Il designatore della CAN A-B, Gianluca Rocchi, ha parlato dell’episodio definendo l’intervento dell’arbitro Federico La Penna “chiaramente errato”. «Siamo molto dispiaciuti per quanto successo e per non aver potuto correggere con il VAR la decisione presa in campo», ha detto Rocchi ai microfoni dell’ANSA. Ha aggiunto poi che, oltre alla decisione arbitrale, «c’è stata una simulazione evidente di un giocatore in campo», sostenendo che questi episodi siano sempre più frequenti nel calcio italiano.

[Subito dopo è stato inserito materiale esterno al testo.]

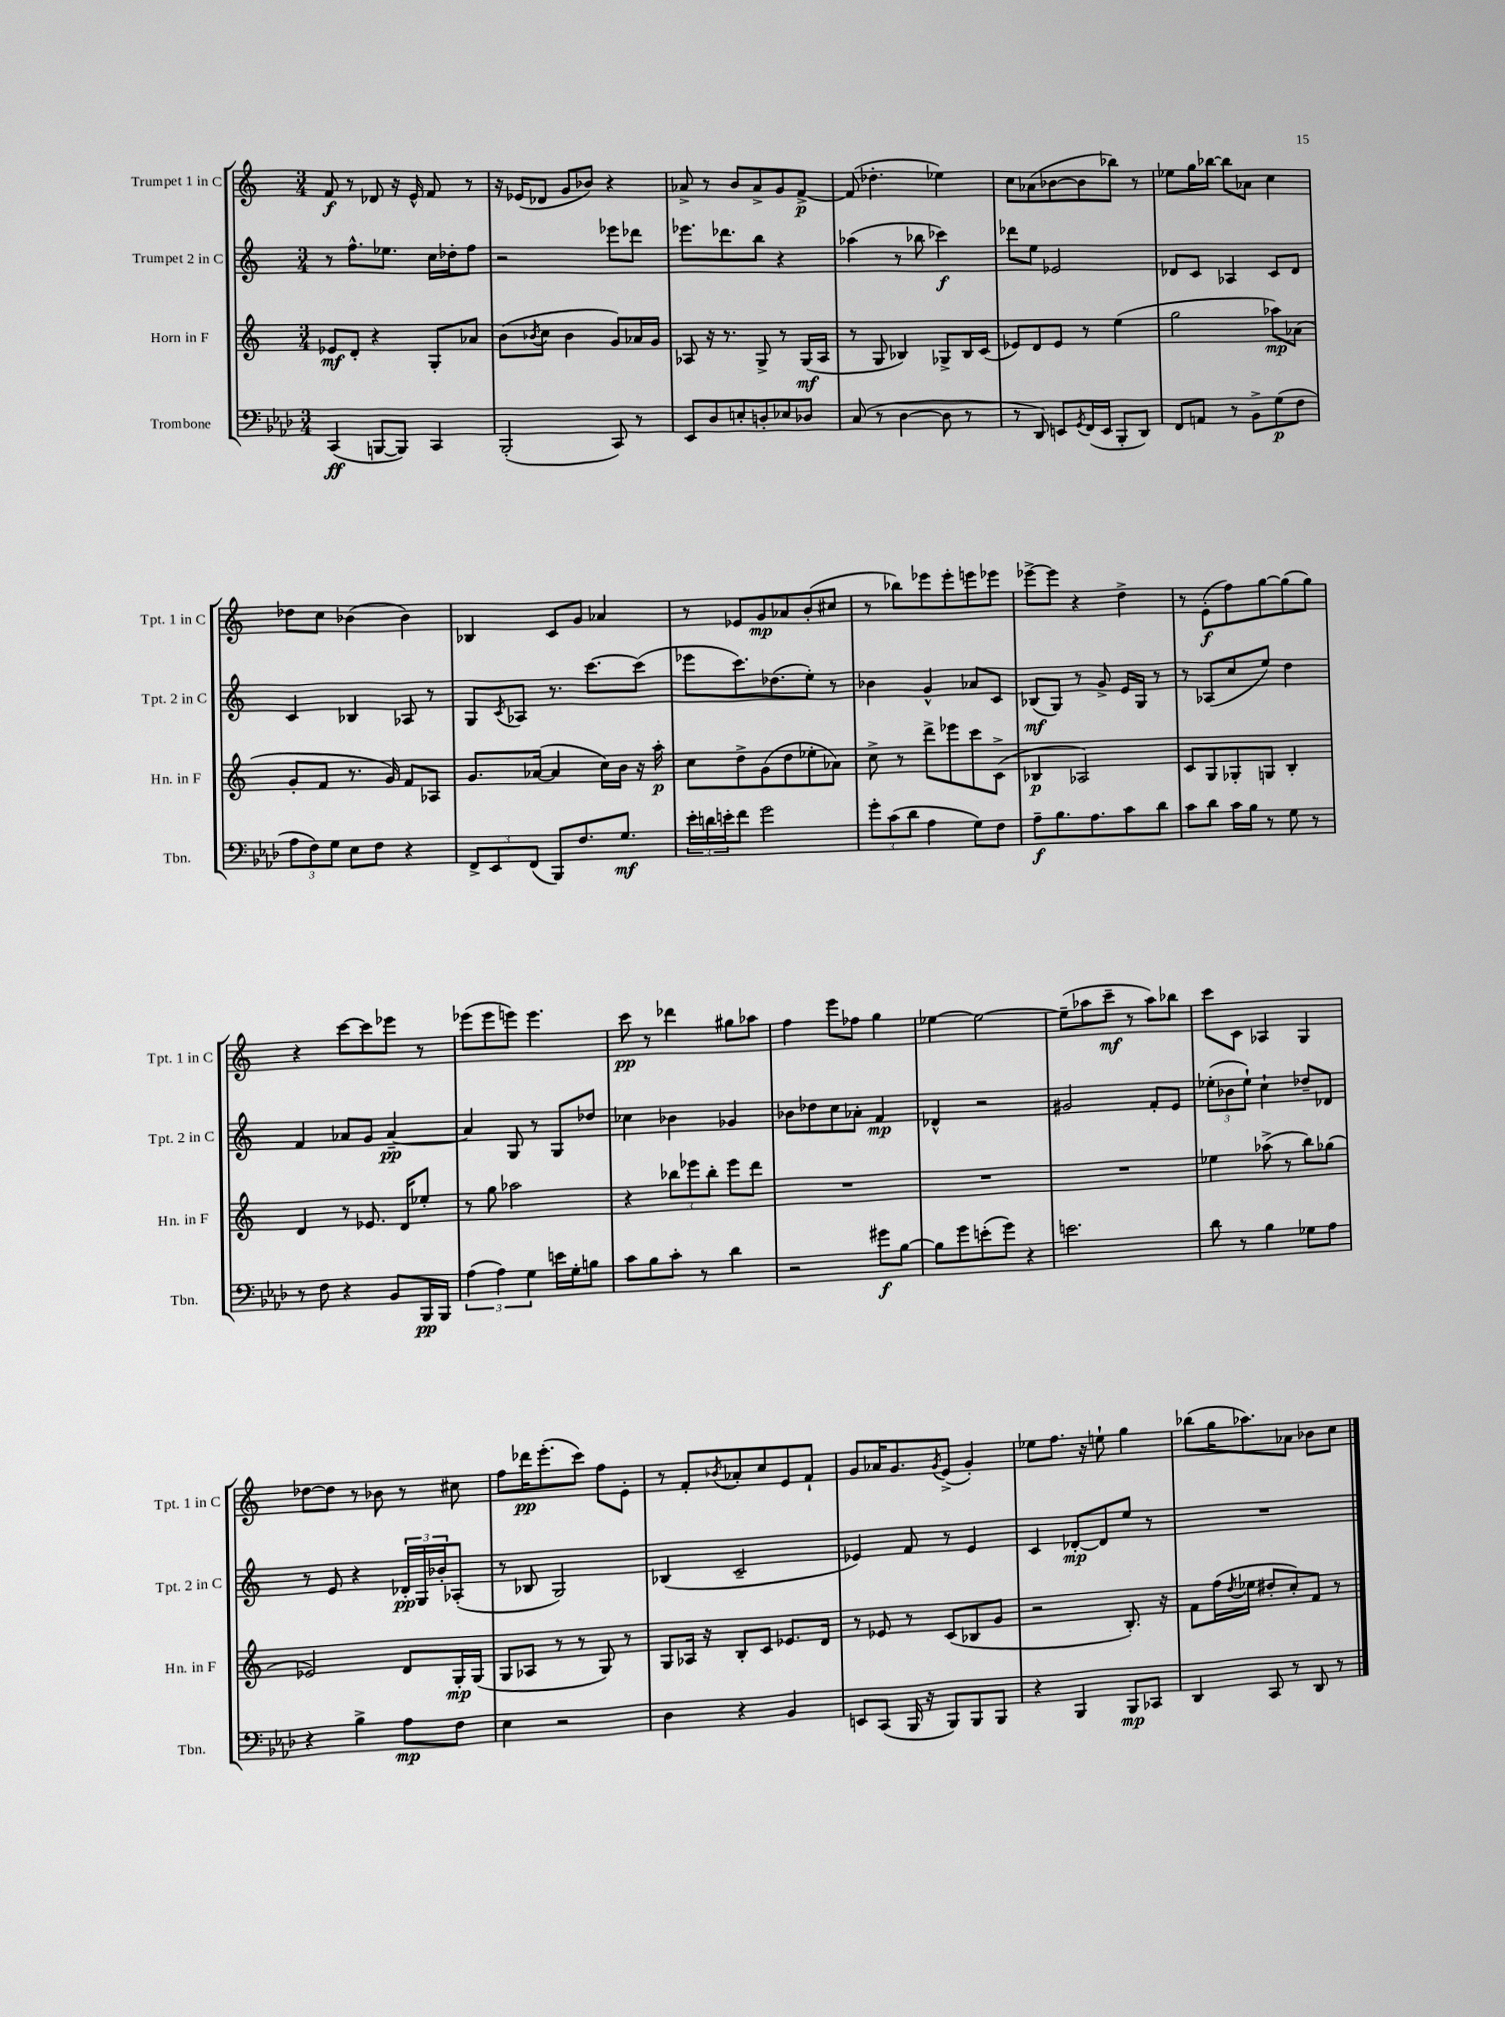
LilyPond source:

<<
\new StaffGroup <<
\new Staff = "s0" \with { instrumentName = "Trumpet 1 in C" shortInstrumentName = "Tpt. 1 in C" } {
    \clef treble \key c \major \numericTimeSignature \time 3/4
    f'8\f r8 des'8 r16 e'16-^ f'8 r8 |
    r16 ees'16( des'8 g'8 bes'8) r4 |
    aes'8-> r8 b'8 aes'8-> g'8 f'8~->\p |
    f'8( des''4.-. ees''4) |
    c''8 aes'8( bes'8~ bes'8 bes''8) r8 |
    ees''8 g''16 bes''16~ bes''8 aes'8 c''4 |
    des''8 c''8 bes'4( bes'4) |
    bes4 c'8 g'8 aes'4 |
    r8 ees'8 g'8\mp aes'8 b'8-.( cis''8 |
    r8 bes''8) ees'''8 ees'''8-. e'''8 ees'''8 |
    ees'''8~-> ees'''8 r4 d''4-> |
    r8 e'8-.\f( f''8) g''8~ g''8( g''8) |
    r4 c'''8~ c'''8 ees'''8 r8 |
    ees'''8( ees'''8 e'''8) e'''4. |
    c'''8\pp r8 des'''4 gis''8 aes''8 |
    f''4 e'''8 fes''8 g''4 |
    ees''4~ ees''2~ |
    ees''8--( aes''8 c'''8--\mf r8 aes''8) bes''8 |
    c'''8 c'8 aes4 g4 |
    des''8~ des''8 r8 bes'8 r8 cis''8 |
    f''8 des'''16\pp e'''8.-.( c'''8) f''8 e'8-. |
    r8 f'8-. \acciaccatura { bes'8 } aes'8-. c''8 e'8 f'8-! |
    g'8 aes'16 g'8. \acciaccatura { g'8 } e'8->( g'4-.) |
    ees''8 f''8. r16 e''8-! g''4 |
    bes''8( g''16 aes''8.) aes'8 bes'8 c''8 \bar "|." |
}
\new Staff = "s1" \with { instrumentName = "Trumpet 2 in C" shortInstrumentName = "Tpt. 2 in C" } {
    \clef treble \key c \major \numericTimeSignature \time 3/4
    r8 f''8.-^ ees''8. c''16 des''16-. f''8 |
    r2 ees'''8 des'''8 |
    ees'''8. des'''8. b''8 r4 |
    aes''4( r8 bes''8 ces'''4\f) |
    des'''8 e''8 ees'2 |
    des'8 c'8 aes4 c'8 des'8 |
    c'4 bes4 aes8 r8 |
    g8 \acciaccatura { c'8 } aes8 r8. c'''8.~ c'''8( |
    ees'''8 c'''8.) des''8.( e''8-.) r8 |
    bes'4 g'4-^ aes'8 c'8 |
    bes8\mf( g8) r8 g'8-> e'16 g16 r8 |
    r8 aes8( c''8 e''8) d''4 |
    f'4 aes'8 g'8 aes'4~--\pp |
    aes'4 g8 r8 g8 des''8 |
    ces''4 bes'4 ges'4 |
    bes'8 des''8 c''8 aes'8-. f'4\mp |
    des'4-^ r2 |
    gis'2 f'8-. e'8 |
    \tuplet 3/2 { ees''8-.( bes'8 ees''8-!) } c''4-! des''8-- des'8 |
    r8 e'8 r4 \tuplet 3/2 { des'16-.\pp g16 bes'16-. } aes8-.( |
    r8 bes8 g2) |
    bes4( c'2-- |
    ees'4) f'8 r8 ees'4 |
    c'4 des'8~-.\mp des'8 e''8 r8 |
    R2. \bar "|." |
}
\new Staff = "s2" \with { instrumentName = "Horn in F" shortInstrumentName = "Hn. in F" } {
    \clef treble \key c \major \numericTimeSignature \time 3/4
    ees'8\mf d'8-. r4 g8-. aes'8 |
    b'8( \acciaccatura { bes'8 } c''8 bes'4 g'8) aes'16 g'16 |
    aes8 r16 r8. g8-> r8 g16\mf( aes16 |
    r8 g8 bes4) ges8-> bes16 c'16( |
    ees'8) d'8 ees'8 r8 e''4( |
    g''2 aes''8\mp) aes'8( |
    g'8-. f'8 r8. g'16) f'8 aes8 |
    g'8. aes'16~( aes'4 c''16) b'16 r16 a''16-.\p |
    c''8 d''8-> g'8( d''8 ees''8-. aes'8) |
    c''8-> r8 d'''8-> ees'''8 c'''8 c'8->( |
    bes4\p aes2) |
    c'8 g8 ges8-. g8 b4-. |
    d'4 r8 ees'8. d'16 ees''8-. |
    r8 g''8 aes''2 |
    r4 \tuplet 3/2 { bes''8 ees'''8 bes''8-. } ees'''8 d'''8 |
    R2. |
    R2. |
    R2. |
    ees''4 aes''8->( r8 b''8) ges''8( |
    ees'2) d'8 g16-.\mp g16( |
    g8 aes8 r8 r8 g8) r8 |
    g8 aes16 r16 b8-. c'8 ees'8. d'16 |
    r8 ees'8 r8 c'8( bes8 g'8 |
    r2 b8.-.) r16 |
    f'8 f''16( \acciaccatura { d''8 } ees''16 dis''8-. c''8-.) f'8 r8 \bar "|." |
}
\new Staff = "s3" \with { instrumentName = "Trombone" shortInstrumentName = "Tbn." } {
    \clef bass \key aes \major \numericTimeSignature \time 3/4
    c,4\ff( b,,8~ b,,8) c,4 |
    bes,,2-.( c,8) r8 |
    ees,8 des8 e8-. d8-. ees8 des8 |
    c8( r8 des4~ des8 r8 |
    r8 des,8) e,8 \acciaccatura { g,8 } f,16( e,16 bes,,8-. des,8) |
    f,8 a,8 r8 bes,8-> g8\p( f8 |
    \tuplet 3/2 { aes8 f8) g8 } ees8 f8 r4 |
    \tuplet 3/2 { f,8-> ees,8 f,8( } bes,,8) f8. g8.\mf |
    \tuplet 3/2 { ees'16-. d'16 e'16-. } f'8 g'2 |
    \tuplet 3/2 { g'8-. c'8( des'8 } aes4 g8) f8 |
    aes8--\f bes8. aes8. c'8 des'8 |
    c'8 des'8 c'16 bes16 r8 g8 r8 |
    r8 f8 r4 bes,8 bes,,16\pp bes,,16 |
    \tuplet 3/2 { aes4( aes4) g4 } e'16 g16-. b8 |
    c'8 bes8 c'8-. r8 des'4 |
    r2 gis'8\f bes8~ |
    bes8 g'8 e'8-.( g'8) r4 |
    e'2. |
    des'8 r8 bes4 ges8 aes8 |
    r4 bes4-> aes8\mp f8 |
    ees4 r2 |
    des4 r4 bes,4 |
    e,8 c,8( bes,,16 r16 bes,,8) bes,,8 bes,,8 |
    r4 bes,,4 bes,,8\mp ces,8 |
    des,4 c,8 r8 des,8 r8 \bar "|." |
}
>>
>>
\layout { \context { \Score \remove "Bar_number_engraver" } }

Secondo i regolamenti attuali, infatti, la tecnologia VAR non può intervenire su una seconda ammonizione che porta all’espulsione, un limite che ha riacceso il dibattito tra gli addetti ai lavori. Alcuni esperti di moviola hanno definito l’episodio come «un grave errore» perché non c’è stato contatto netto tra i giocatori, e la decisione ha condizionato l’intero match.
Nel post partita i dirigenti della Juventus non hanno risparmiato critiche al sistema arbitrale: il responsabile dell’area tecnica Damien Comolli e l’ex capitano Giorgio Chiellini hanno parlato di una «serata imbarazzante» e di un’organizzazione arbitrale «non all’altezza», chiedendo riforme e maggiore coerenza nel VAR. «Non si può più parlare di calcio dopo episodi come questo», ha affermato Chiellini.
Anche da parte dell’Inter ci sono state dichiarazioni sull’episodio. L’allenatore nerazzurro Cristian Chivu, pur difendendo la prestazione dei suoi, ha riconosciuto che il tocco tra Kalulu e Bastoni è stato «leggero» e che «giocatori già ammoniti devono evitare certe situazioni».
La questione ora guarda al futuro: l’arbitro La Penna è atteso da possibili provvedimenti disciplinari, mentre gruppi di arbitri e tecnici sono tornati a chiedere una revisione delle regole sul VAR per casi analoghi.